長女の適応指導教室の先生のひとりは、中学2年生から登校を再開してから昨年までの4年間、おりにつけて絵葉書を送って励ましの言葉を送ってくださいました。
長女は高校生になってからも、平日に学校が休みの日はたまに適応指導教室に立ち寄ることがありました。
次女は、卒業するときに「高校に行っても何か辛いことがあれば連絡していいんだからね」と送りだされました。
連絡をすることは今のことろありませんが、今も適応指導教室の先生方を深く信頼しています。

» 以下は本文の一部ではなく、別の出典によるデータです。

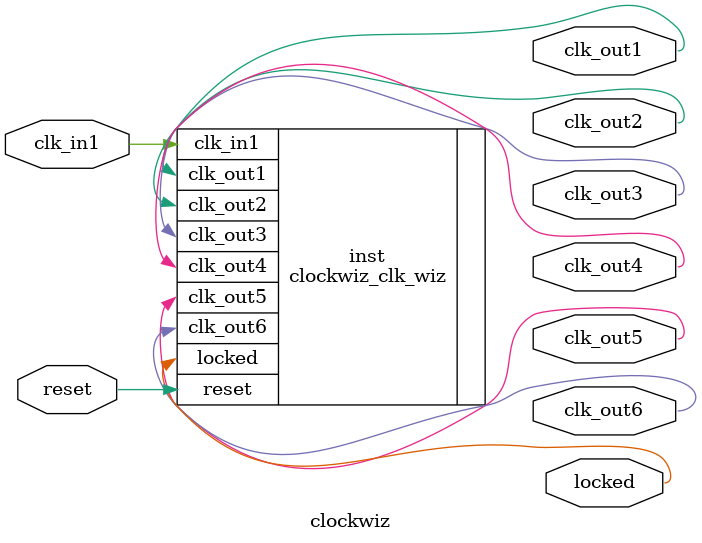
<source format=v>


`timescale 1ps/1ps

(* CORE_GENERATION_INFO = "clockwiz,clk_wiz_v6_0_6_0_0,{component_name=clockwiz,use_phase_alignment=true,use_min_o_jitter=true,use_max_i_jitter=false,use_dyn_phase_shift=false,use_inclk_switchover=false,use_dyn_reconfig=false,enable_axi=0,feedback_source=FDBK_AUTO,PRIMITIVE=MMCM,num_out_clk=6,clkin1_period=5.000,clkin2_period=10.0,use_power_down=false,use_reset=true,use_locked=true,use_inclk_stopped=false,feedback_type=SINGLE,CLOCK_MGR_TYPE=NA,manual_override=false}" *)

module clockwiz 
 (
  // Clock out ports
  output        clk_out1,
  output        clk_out2,
  output        clk_out3,
  output        clk_out4,
  output        clk_out5,
  output        clk_out6,
  // Status and control signals
  input         reset,
  output        locked,
 // Clock in ports
  input         clk_in1
 );

  clockwiz_clk_wiz inst
  (
  // Clock out ports  
  .clk_out1(clk_out1),
  .clk_out2(clk_out2),
  .clk_out3(clk_out3),
  .clk_out4(clk_out4),
  .clk_out5(clk_out5),
  .clk_out6(clk_out6),
  // Status and control signals               
  .reset(reset), 
  .locked(locked),
 // Clock in ports
  .clk_in1(clk_in1)
  );

endmodule

</source>
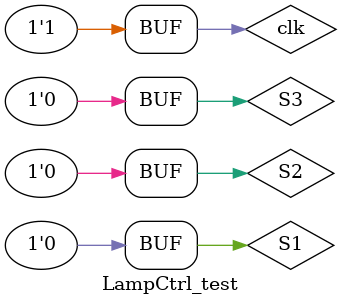
<source format=v>
`timescale 1ns / 1ps


module LampCtrl_test;

	// Inputs
	reg clk;
	reg S1;
	reg S2;
	reg S3;

	// Outputs
	wire F;

	// Instantiate the Unit Under Test (UUT)
	LampCtrl uut (
		.clk(clk), 
		.S1(S1), 
		.S2(S2), 
		.S3(S3), 
		.F(F)
	);

		initial begin
		// Initialize Inputs
		clk = 0;
		S1 = 0;
		S2 = 0;
		S3 = 0;

		// Wait 100 ns for global reset to finish
		#100;
        
		// Add stimulus here
		S1 = 1;	
		#20 S1 = 0;
		#6000 S2 = 1;   //#2^8=256*20=5120
		#20 S2 = 0;
		#6000 S3 = 1;
		#20 S3 = 0;
		#6000;
	end
	
 	always begin
		#10 clk = 0;
		#10 clk = 1;
	end
      
      
endmodule


</source>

また、適応教室で出会った年上の女の子を「〇〇先輩」と呼んで慕い、今もLINEやTwitterで交流を続けています。
ふたりとも、不登校になった自分に戸惑い悩み、適応指導教室に通った時間を「かけがえのないもの」と捉えています。
今も、疲れたときに思い出す心の基地のような、隠れ家のような存在なのだと思います。
先生方の能力と人間性がカギ
以上が、私が5年間お世話になった適応指導教室(学習支援センター)の様子やエピソードです。
行って良かったと思っていますし、先生方には大変に感謝しております。
ただ、この教室がよい場になるか否かは、担当される先生方の教師としての経験やスキルと、人間性如何に大きく左右されると感じます。
また、合う子、合わない子もいます(通っていた子がこなくなった……という話もよく聞きました)。
そのため、あなたがお住まいの地域の学習支援センターが、お子さんにとっていい場かどうかは、あなたとお子さんが実際に見て確かめる必要があります。
よい出会いがあることをお祈りしています。